Work through the data line by line, gathering every line that has the word "Critiques".

• _Records for the exercise_
════════════════

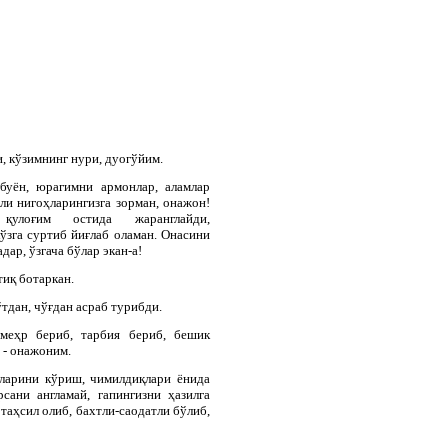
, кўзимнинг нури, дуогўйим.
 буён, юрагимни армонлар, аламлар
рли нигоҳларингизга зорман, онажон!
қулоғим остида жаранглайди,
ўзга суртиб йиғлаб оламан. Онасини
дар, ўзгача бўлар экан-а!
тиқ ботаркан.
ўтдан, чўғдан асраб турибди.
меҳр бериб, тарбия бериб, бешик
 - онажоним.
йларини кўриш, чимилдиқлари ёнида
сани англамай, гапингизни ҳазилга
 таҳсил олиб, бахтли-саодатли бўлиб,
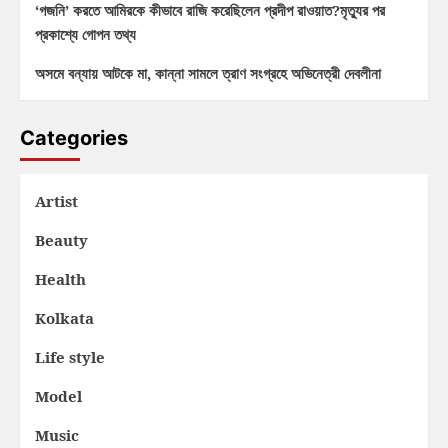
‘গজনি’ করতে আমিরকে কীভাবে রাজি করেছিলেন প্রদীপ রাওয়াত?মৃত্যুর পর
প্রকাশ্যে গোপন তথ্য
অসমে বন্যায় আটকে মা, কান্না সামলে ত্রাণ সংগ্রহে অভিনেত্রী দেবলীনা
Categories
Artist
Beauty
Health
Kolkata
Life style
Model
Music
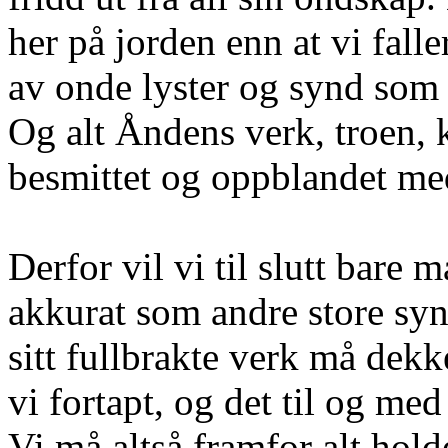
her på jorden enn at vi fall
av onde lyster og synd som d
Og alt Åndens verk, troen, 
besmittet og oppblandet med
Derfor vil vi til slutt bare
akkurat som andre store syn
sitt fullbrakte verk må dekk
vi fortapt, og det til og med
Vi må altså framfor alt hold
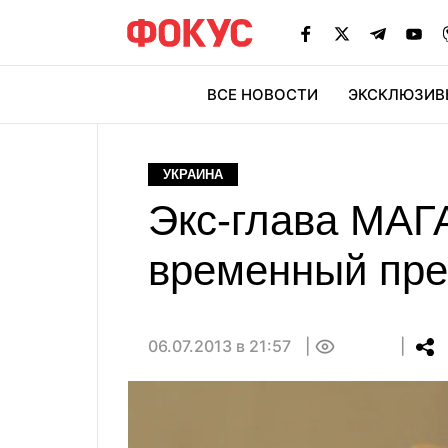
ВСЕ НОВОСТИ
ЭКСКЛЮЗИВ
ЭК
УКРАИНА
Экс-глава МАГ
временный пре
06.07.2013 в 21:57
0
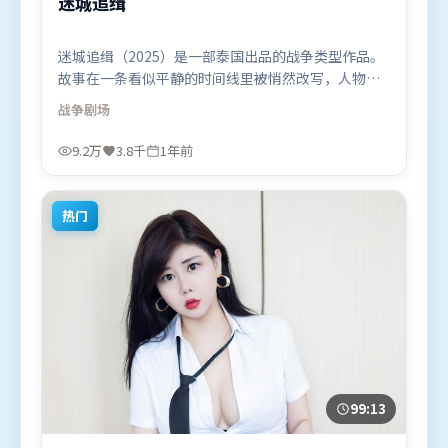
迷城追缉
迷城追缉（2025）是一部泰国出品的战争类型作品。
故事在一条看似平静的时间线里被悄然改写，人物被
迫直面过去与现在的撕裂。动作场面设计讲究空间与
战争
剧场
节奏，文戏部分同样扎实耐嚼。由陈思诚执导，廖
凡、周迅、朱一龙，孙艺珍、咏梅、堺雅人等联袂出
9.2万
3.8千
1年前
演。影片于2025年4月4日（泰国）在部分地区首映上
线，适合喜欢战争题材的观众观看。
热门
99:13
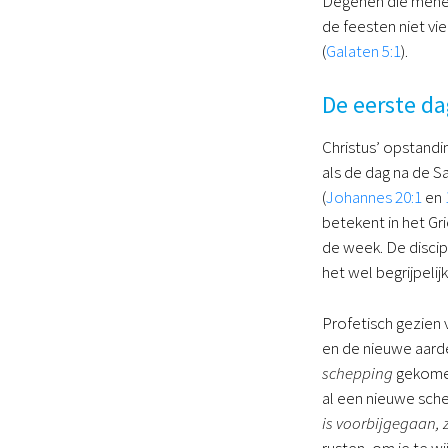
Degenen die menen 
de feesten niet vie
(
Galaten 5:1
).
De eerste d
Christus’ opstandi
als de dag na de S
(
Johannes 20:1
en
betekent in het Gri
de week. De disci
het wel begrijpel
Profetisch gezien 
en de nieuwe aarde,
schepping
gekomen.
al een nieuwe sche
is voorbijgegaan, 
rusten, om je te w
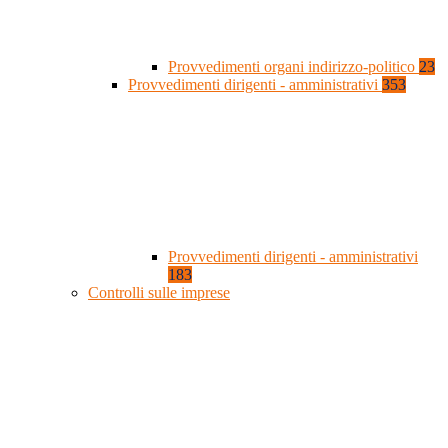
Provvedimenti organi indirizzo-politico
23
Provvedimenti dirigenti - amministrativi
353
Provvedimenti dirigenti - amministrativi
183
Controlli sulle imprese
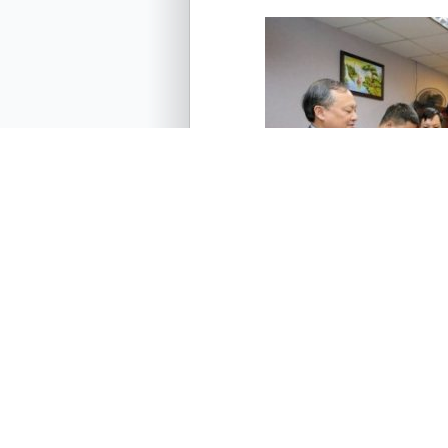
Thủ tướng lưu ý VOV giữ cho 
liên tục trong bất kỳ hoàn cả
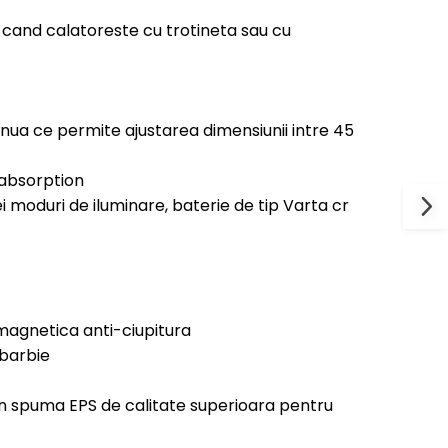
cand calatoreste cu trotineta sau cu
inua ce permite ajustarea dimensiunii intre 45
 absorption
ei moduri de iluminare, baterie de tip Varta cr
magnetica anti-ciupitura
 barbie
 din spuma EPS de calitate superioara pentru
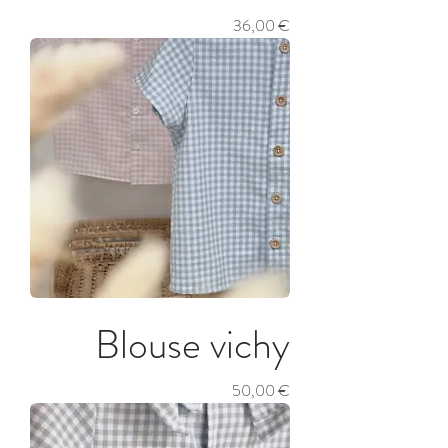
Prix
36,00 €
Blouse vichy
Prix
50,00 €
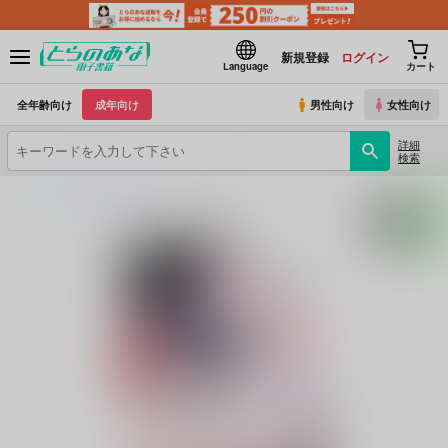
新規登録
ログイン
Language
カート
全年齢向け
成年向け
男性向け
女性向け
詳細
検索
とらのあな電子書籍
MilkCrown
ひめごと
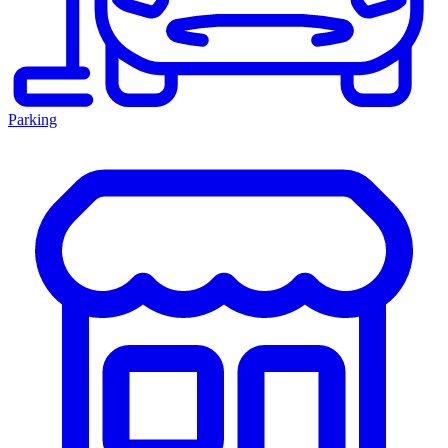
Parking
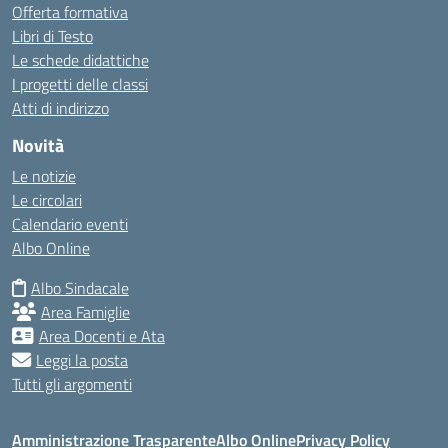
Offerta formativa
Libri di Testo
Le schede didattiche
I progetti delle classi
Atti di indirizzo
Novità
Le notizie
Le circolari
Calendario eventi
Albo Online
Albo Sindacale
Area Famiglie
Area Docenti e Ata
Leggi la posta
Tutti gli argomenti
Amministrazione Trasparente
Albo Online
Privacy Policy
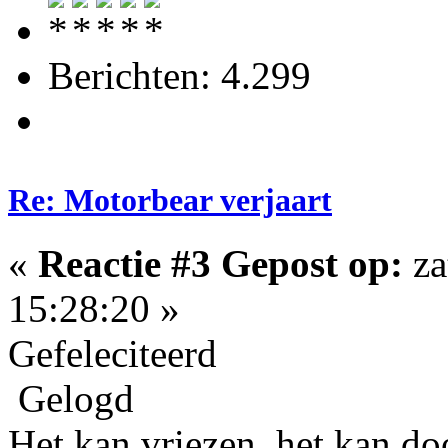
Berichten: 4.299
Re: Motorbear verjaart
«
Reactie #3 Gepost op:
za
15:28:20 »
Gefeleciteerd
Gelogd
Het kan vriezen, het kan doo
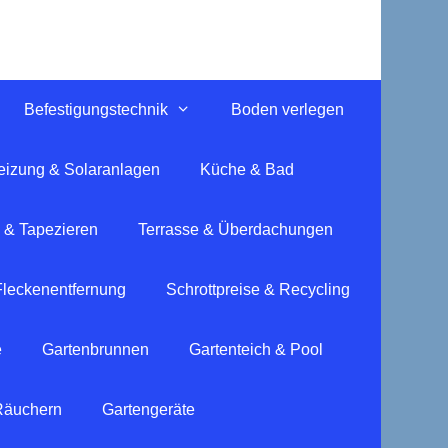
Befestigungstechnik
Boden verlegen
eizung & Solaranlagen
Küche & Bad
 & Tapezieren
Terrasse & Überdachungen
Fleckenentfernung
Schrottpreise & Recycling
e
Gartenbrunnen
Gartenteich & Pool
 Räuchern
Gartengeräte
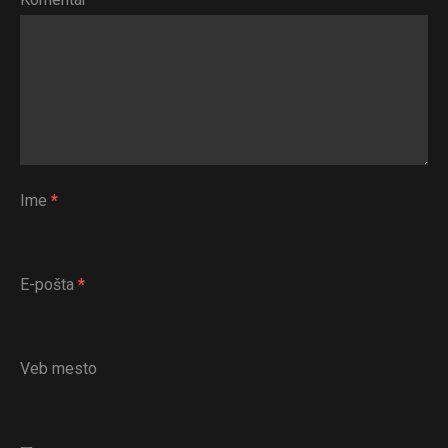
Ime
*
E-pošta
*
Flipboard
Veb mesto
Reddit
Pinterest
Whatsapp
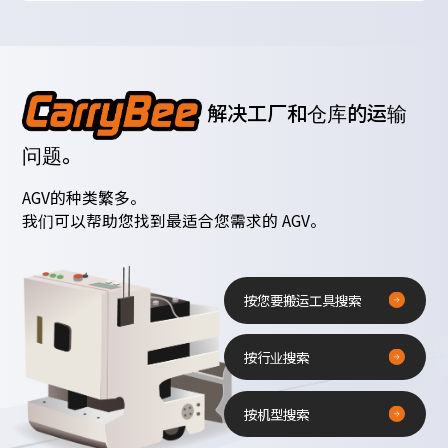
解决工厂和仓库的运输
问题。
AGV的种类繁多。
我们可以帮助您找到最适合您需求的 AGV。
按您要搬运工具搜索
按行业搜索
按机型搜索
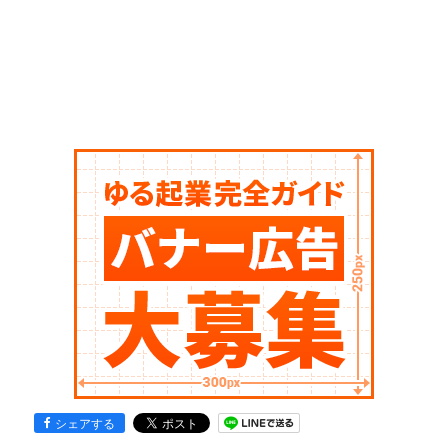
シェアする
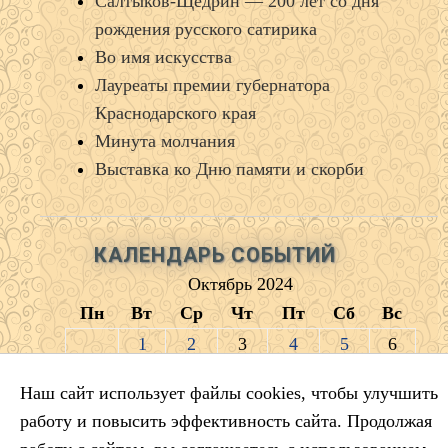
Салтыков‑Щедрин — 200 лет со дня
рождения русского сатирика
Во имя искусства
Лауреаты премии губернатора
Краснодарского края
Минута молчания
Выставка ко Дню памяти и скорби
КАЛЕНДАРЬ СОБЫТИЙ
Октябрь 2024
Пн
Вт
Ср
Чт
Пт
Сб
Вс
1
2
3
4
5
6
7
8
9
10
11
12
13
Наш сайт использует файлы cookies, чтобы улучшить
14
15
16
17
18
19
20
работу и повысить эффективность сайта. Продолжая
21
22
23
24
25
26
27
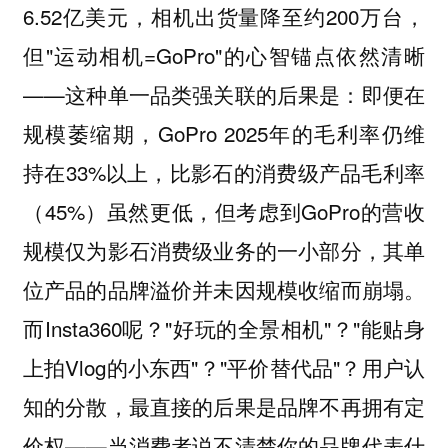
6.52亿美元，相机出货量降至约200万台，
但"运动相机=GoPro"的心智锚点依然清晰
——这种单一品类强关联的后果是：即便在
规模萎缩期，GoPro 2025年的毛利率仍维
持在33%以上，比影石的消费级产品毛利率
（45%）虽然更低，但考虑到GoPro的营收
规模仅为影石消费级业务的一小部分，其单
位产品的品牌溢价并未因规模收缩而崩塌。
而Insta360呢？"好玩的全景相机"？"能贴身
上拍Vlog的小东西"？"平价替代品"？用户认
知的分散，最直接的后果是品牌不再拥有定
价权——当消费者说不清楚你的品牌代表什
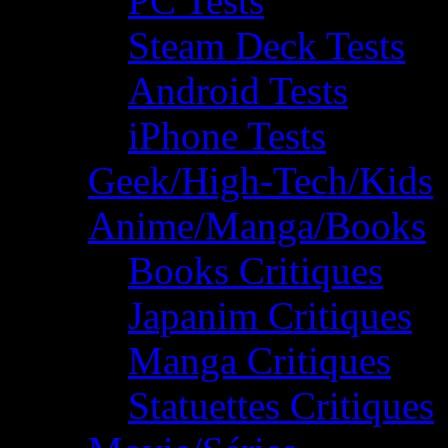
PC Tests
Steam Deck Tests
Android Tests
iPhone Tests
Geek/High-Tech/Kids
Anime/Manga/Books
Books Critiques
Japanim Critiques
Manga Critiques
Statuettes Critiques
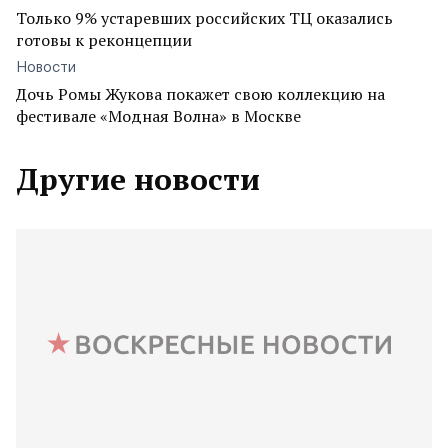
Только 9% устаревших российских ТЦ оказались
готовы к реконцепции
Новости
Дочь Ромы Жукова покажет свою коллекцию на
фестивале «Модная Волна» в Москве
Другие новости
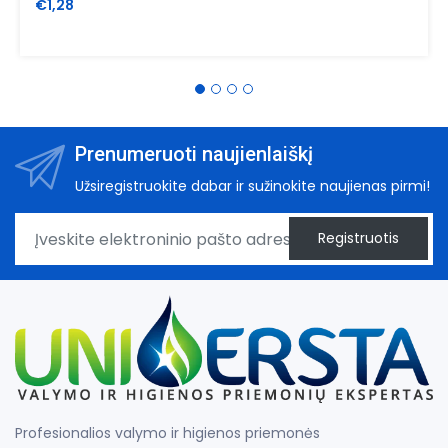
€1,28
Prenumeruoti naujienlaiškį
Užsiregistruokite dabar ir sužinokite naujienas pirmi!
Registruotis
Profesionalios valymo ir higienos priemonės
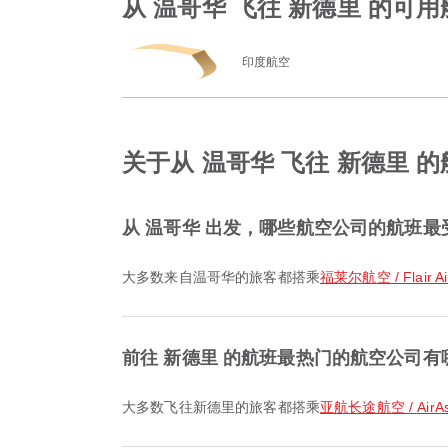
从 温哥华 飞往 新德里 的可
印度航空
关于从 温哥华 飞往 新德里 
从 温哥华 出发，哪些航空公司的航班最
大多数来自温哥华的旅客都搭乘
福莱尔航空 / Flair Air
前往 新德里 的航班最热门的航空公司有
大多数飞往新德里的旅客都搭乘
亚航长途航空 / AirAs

════════════════

• _Response to the task_
Books Critiques
Japanim Critiques
Manga Critiques
Statuettes Critiques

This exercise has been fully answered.